Any of a family of tropical American trees and shrubs with hard, heavy, fragrant, resinous, streaky, yellowish-brown wood.
(AN-55: dp. 1,275 (tl.); 1. 194'6"; b. 37'0"; dr. 13'6" (lim.); s. 12.1 k. (tl.); cpl. 56; a. 1 3"; cl. Ailanthus)
Torchwood (YN-74) was laid down on 22 June 1943 at Stockton, Calif., by the Pollock-Stockton Shipbuilding Co., redesignated AN-55 on 20 January 1944; launched on 19 February 1944; sponsored by Mrs. Henry F. Bruns; and commissioned at San Francisco on 12 May 1944.
After fitting-out, Torchwood cleared San Francisco on 3 June 1944 and arrived in San Pedro, Calif., two days later to begin a month of training. On 3 July, she put to sea, bound for Hawaii, and arrived at Pearl Harbor on the 11th. After almost a fortnight in the Hawaiian Islands, she got underway on 23 July and shaped a course for the southwestern Pacific. She made a brief stop at Funafuti in the Ellice Islands on 7 August and, 10 days later, reached Milne Bay, New Guinea, where she reported for duty with the 7th Fleet. Torchwood served in the anchorage at Milne Bay through mid-September and then moved forward to support the landings in the Netherlands East Indies at Morotai. By early December, she was at Manus in the Admiralty Islands, but she got underway again on the 4th and returned to Milne Bay on the 6th. Three days later, she moved on to Hollandia, where she operated for a month from 14 December 1944 to 15 January 1945. After a short tour of duty at Woendi—between 18 and 25 January—she returned to Hollandia, where she served until late June.

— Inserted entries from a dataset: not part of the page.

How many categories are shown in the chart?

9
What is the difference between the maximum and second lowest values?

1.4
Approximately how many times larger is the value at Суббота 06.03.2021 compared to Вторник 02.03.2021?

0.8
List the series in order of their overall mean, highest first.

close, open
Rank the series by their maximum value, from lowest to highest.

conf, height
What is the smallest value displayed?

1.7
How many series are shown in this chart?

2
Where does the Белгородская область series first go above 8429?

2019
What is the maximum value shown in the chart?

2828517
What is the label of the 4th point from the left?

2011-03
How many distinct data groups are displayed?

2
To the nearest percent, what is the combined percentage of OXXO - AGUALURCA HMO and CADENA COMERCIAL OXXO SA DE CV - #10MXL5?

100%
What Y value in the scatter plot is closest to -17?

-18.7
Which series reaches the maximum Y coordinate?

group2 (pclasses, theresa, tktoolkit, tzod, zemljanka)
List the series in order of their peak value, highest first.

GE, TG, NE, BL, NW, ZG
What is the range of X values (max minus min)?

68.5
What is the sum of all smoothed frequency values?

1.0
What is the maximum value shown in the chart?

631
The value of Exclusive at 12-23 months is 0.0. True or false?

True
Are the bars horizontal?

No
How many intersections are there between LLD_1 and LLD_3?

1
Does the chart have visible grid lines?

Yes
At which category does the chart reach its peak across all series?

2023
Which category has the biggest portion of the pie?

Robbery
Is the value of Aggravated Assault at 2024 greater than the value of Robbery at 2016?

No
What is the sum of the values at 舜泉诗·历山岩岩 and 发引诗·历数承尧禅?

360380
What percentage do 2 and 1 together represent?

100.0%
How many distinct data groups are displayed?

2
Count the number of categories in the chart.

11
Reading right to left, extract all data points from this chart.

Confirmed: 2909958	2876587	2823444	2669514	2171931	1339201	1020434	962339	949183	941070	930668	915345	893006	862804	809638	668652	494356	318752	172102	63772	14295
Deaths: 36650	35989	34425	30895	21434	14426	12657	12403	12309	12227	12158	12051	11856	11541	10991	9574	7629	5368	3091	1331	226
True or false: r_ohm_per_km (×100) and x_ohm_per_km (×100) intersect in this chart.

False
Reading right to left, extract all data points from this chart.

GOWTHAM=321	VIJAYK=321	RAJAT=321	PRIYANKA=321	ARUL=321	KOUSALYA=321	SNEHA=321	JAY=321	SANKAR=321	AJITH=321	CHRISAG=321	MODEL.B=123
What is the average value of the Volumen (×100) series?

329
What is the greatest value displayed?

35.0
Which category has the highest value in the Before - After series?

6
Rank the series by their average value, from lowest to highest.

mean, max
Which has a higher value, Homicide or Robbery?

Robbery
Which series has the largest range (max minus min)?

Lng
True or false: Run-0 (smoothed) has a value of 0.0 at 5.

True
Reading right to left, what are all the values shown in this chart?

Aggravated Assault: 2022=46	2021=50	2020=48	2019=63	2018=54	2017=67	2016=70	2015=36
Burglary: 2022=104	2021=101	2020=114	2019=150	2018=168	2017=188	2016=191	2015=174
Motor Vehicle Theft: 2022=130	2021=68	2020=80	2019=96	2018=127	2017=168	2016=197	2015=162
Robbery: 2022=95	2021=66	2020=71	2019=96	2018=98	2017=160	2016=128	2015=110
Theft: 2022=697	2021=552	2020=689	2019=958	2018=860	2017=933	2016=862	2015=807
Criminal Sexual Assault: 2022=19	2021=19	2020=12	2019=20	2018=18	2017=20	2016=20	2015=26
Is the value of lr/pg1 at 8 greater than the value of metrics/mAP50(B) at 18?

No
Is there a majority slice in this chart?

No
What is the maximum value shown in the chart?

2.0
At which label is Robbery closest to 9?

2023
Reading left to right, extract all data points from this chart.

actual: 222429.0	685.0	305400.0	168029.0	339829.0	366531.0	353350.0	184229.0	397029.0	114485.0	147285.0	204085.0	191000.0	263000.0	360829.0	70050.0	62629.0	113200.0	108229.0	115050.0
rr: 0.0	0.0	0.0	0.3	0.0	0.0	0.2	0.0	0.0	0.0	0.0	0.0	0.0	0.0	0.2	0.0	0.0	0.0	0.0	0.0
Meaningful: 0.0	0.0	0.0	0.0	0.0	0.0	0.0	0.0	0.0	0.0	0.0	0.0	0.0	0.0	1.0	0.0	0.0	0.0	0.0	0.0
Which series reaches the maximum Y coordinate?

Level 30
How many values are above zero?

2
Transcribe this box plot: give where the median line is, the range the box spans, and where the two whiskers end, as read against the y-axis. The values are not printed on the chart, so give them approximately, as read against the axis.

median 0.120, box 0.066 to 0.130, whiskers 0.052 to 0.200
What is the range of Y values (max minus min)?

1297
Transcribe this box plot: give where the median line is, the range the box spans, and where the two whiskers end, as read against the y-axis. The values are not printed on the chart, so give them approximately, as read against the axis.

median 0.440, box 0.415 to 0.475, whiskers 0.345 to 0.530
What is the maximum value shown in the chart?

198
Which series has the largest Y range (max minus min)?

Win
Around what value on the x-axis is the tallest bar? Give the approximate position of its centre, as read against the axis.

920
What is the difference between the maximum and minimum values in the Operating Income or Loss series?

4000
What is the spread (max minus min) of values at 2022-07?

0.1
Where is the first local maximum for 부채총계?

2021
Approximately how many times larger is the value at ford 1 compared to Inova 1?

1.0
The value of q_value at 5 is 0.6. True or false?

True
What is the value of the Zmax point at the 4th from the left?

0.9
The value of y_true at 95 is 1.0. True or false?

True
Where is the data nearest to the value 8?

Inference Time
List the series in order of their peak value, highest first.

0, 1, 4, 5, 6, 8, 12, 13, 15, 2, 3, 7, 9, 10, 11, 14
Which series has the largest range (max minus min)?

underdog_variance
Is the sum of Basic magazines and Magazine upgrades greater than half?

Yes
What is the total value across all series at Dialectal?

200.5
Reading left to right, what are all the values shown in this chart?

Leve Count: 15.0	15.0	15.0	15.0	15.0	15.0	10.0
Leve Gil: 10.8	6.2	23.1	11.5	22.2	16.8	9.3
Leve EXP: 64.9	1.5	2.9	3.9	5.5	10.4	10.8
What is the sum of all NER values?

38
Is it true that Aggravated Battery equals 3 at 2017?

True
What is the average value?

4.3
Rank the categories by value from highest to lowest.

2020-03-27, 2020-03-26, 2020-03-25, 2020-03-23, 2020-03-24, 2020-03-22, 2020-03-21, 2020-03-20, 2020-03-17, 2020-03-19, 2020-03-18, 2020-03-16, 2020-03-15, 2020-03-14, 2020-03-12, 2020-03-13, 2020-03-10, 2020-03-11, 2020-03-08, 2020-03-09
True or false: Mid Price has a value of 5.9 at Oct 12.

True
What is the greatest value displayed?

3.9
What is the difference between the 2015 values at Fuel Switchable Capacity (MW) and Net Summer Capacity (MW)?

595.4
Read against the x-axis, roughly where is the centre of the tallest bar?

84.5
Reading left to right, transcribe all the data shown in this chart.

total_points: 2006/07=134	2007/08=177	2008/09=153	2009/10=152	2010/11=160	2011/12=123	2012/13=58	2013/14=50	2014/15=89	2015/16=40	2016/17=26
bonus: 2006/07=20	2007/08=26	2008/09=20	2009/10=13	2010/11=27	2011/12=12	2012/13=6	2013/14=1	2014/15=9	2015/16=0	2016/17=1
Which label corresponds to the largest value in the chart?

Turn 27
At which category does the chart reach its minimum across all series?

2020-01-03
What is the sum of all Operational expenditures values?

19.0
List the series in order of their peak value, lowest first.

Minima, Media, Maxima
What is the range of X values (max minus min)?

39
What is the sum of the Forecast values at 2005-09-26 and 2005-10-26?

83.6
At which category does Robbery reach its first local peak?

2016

On 2 July 1945, Torchwood took station in Leyte Gulf with the underwater defense forces and remained there through the end of the war. On 17 November 1945, she headed back to the United States and, after stops at Eniwetok and Pearl Harbor, reached San Francisco on 22 December. On 7 January 1946, she headed south and, two days later, arrived in San Pedro, her base until 7 July when she sailed for Hawaii. The ship entered Pearl Harbor on the 16th, and remained there until 24 August when she got underway for the western Pacific. After two very brief stops—one at Eniwetok and the other at Guam—Torchwood arrived in Subic Bay in the Philippines on 14 September. There, she reported to the Commander, Philippine Sea Frontier, to await decommissioning for her transfer to the government of China by the Foreign Liquidation Commission. On 2 October, she departed Subic Bay and headed for China. She arrived in Shanghai on the 7th and, on the 26th, was decommissioned. That same day, she was turned over to the Foreign Liquidation Commission which, in turn, transferred her to the Chinese Maritime Customs Service. Torchwood's name was struck from the Navy list on 23 April 1947.